WORK REQUIRED -
Lines with "command": pull these out of the listing below.

RECORDED DATA -
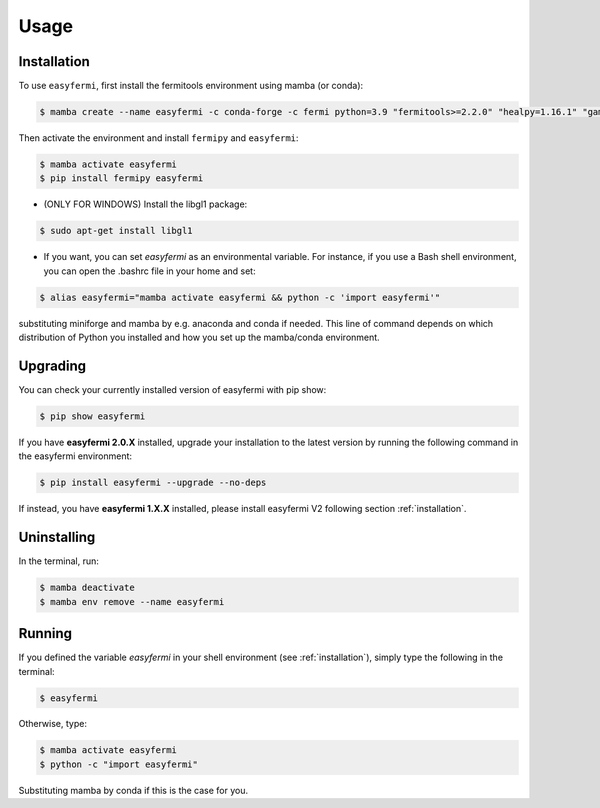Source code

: Usage
=====

.. _installation:

Installation
------------

To use ``easyfermi``, first install the fermitools environment using mamba (or conda):

.. code-block:: console

   $ mamba create --name easyfermi -c conda-forge -c fermi python=3.9 "fermitools>=2.2.0" "healpy=1.16.1" "gammapy=1.1" "scipy=1.10.1" "astropy=5.3.3" "pyqt=5.15.9" "astroquery=0.4.6" "psutil=5.9.8" "emcee=3.1.4" "corner=2.2.2"
   
Then activate the environment and install ``fermipy`` and ``easyfermi``:

.. code-block:: console

    $ mamba activate easyfermi
    $ pip install fermipy easyfermi

* (ONLY FOR WINDOWS) Install the libgl1 package:

.. code-block:: console

    $ sudo apt-get install libgl1
    
* If you want, you can set *easyfermi* as an environmental variable. For instance, if you use a Bash shell environment, you can open the .bashrc file in your home and set:

.. code-block:: console

    $ alias easyfermi="mamba activate easyfermi && python -c 'import easyfermi'"
    
substituting miniforge and mamba by e.g. anaconda and conda if needed. This line of command depends on which distribution of Python you installed and how you set up the mamba/conda environment.

Upgrading
----------------

You can check your currently installed version of easyfermi with pip show:

.. code-block:: console

    $ pip show easyfermi
    
If you have **easyfermi 2.0.X** installed, upgrade your installation to the latest version by running the following command in the easyfermi environment:

.. code-block:: console

    $ pip install easyfermi --upgrade --no-deps
    
If instead, you have **easyfermi 1.X.X** installed, please install easyfermi V2 following section :ref:`installation`.

Uninstalling
----------------

In the terminal, run:

.. code-block:: console

    $ mamba deactivate
    $ mamba env remove --name easyfermi


Running
----------------

If you defined the variable *easyfermi* in your shell environment (see :ref:`installation`), simply type the following in the terminal:

.. code-block:: console

    $ easyfermi
    
Otherwise, type:

.. code-block:: console

    $ mamba activate easyfermi
    $ python -c "import easyfermi"
    
Substituting mamba by conda if this is the case for you.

ANSWER TO THIS TASK -
substituting miniforge and mamba by e.g. anaconda and conda if needed. This line of command depends on which distribution of Python you installed and how you set up the mamba/conda environment.
If you have **easyfermi 2.0.X** installed, upgrade your installation to the latest version by running the following command in the easyfermi environment:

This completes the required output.